Whatever Happened to ‘First, Do No Harm’?

December 1, 2009 • Commentary
This article appeared in the National Review (Online) on December 1, 2009.

Back when he was running for president, Barack Obama promised that health‐​care reform would save the average family $2,500 per year. That promise has long since been abandoned, but one might still expect that health‐​care reform won’t leave the average American worse off.

Increasingly, it looks like that won’t be the case. On Monday the Congressional Budget Office released a new report showing the Senate health bill would actually increase premiums by 10–13 percent for the millions of Americans who buy their insurance on their own. Those increases are over and above the increases that would occur if we did nothing. Today, an average insurance policy can cost about $2,985 for an individual or $6,328 for a family. Without reform, that cost is expected to rise to $5,500 for an individual or $13,100 for a family by 2016. But under the Senate bill, those premiums will increase to $5,800 for an individual worker and $15,200 for a family plan. In other words, the Senate bill would cost a typical family an extra $2,100.

According to the CBO, those with employer‐​provided plans won’t necessarily be paying more under the Senate bill, but they certainly won’t be paying less, either. And even here, the bill will do nothing to restrain growing costs. Whether or not the bill passes, premiums for employer‐​provided family plans are expected to roughly double for small businesses by 2016.

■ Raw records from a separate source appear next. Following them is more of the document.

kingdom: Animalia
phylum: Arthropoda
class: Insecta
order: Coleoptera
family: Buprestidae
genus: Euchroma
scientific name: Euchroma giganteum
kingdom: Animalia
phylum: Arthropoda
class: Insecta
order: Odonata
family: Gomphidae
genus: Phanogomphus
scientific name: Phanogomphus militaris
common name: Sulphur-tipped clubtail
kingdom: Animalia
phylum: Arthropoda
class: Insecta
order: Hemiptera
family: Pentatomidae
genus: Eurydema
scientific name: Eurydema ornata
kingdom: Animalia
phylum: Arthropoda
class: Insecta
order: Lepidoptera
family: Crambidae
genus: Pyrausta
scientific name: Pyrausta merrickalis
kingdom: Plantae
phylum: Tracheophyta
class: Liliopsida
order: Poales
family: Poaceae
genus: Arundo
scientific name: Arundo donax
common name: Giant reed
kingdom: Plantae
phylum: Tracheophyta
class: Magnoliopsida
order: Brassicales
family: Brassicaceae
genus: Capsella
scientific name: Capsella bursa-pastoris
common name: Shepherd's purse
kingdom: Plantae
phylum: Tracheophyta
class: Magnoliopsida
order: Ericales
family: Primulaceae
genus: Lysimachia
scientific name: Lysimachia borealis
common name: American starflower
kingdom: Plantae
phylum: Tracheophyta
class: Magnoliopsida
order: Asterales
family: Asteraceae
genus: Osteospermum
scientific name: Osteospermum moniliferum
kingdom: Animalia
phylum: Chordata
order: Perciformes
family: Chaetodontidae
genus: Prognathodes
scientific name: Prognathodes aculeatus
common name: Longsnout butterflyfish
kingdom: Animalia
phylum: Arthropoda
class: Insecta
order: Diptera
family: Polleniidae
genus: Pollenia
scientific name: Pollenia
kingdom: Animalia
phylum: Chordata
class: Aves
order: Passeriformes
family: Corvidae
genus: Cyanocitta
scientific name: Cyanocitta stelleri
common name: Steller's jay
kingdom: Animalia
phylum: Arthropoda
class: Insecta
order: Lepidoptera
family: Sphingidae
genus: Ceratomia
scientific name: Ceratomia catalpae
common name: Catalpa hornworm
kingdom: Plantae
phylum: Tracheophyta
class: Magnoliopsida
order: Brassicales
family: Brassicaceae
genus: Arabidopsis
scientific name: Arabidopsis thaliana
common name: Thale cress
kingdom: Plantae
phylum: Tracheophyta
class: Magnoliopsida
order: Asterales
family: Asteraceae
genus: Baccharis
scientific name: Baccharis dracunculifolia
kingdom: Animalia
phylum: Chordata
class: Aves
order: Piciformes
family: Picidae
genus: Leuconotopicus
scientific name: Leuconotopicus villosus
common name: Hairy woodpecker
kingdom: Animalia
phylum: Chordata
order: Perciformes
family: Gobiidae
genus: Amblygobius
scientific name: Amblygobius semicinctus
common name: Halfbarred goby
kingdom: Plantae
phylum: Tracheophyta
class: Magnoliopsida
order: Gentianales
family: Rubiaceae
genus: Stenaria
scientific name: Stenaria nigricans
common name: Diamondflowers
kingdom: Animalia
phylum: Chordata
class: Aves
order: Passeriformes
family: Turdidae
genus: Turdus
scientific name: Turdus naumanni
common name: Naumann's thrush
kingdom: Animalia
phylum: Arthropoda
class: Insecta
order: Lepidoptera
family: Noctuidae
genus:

This comes on top of the tax increases contained in the bill. The Senate bill, for instance, has at least 15 new or increased taxes totaling more than $493 billion. Those taxes include an increase in the payroll tax for individuals earning more than $200,000 per year, a 5 percent tax on cosmetic surgery, taxes on health‐​care providers and medical‐​device manufacturers, and a 40 percent excise tax on so‐​called “Cadillac” insurance plans — that is, insurance plans that the government considers too generous. According to CBO, roughly 19 percent of workers would initially find their plans subject to the tax. However, because the tax threshold (plans with valued in excess of $8,500 for an individual or $23,000 for a family) is set to increase at a rate slower than medical inflation, as time goes by more and more middle‐​class workers will be hit by it.

Americans will pay more in still other ways. The Senate bill would require everyone to buy insurance plans that meet government‐​designed minimum requirements. This will force some people who are happy with their insurance to switch to more expensive plans, and failure to comply brings a penalty of up to $6,750 for a family of four.

Another provision would mandate that employers provide insurance to their workers. If they fail to do so, and if even a single worker qualifies for federal subsidies, the employer could be fined up to $750 per employee. The CBO estimates that those penalties will amount to more than $28 billion. Unemployment is now 10.2 percent, and the Senate bill will make it more costly to hire workers. And because the penalty only applies in the case of subsidy‐​eligible workers, it is low‐​wage and unskilled workers who will suffer the most.

An earlier CBO report called into question claims that the Senate bill would reduce future budget deficits. Although CBO “scored” the bill as reducing the deficit by $127 billion over the next ten years (which is about $50 billion less than the deficit the government ran last month alone), even that tiny savings depends on budget gimmicks and the willingness of future Congresses to make huge cuts in Medicare spending. Any wagers on the chances of that actually happening?

In fact, the CBO warned that it will be “difficult” to achieve the predicted savings. The reality is that the bill will likely end up adding to our already unsustainable debt.

President Obama is fond of saying that “we can’t afford to do nothing” on health‐​care reform. Of course, no one really proposes doing nothing. Opponents of the proposed reforms actually support a wide range of alternatives that build on free markets and consumer control to reduce costs. Some of those reforms have been “scored” as substantially reducing premiums and avoiding new taxes.

Still, given the higher taxes, greater debt and, now, higher premiums under this bill, even “nothing” is looking better all the time.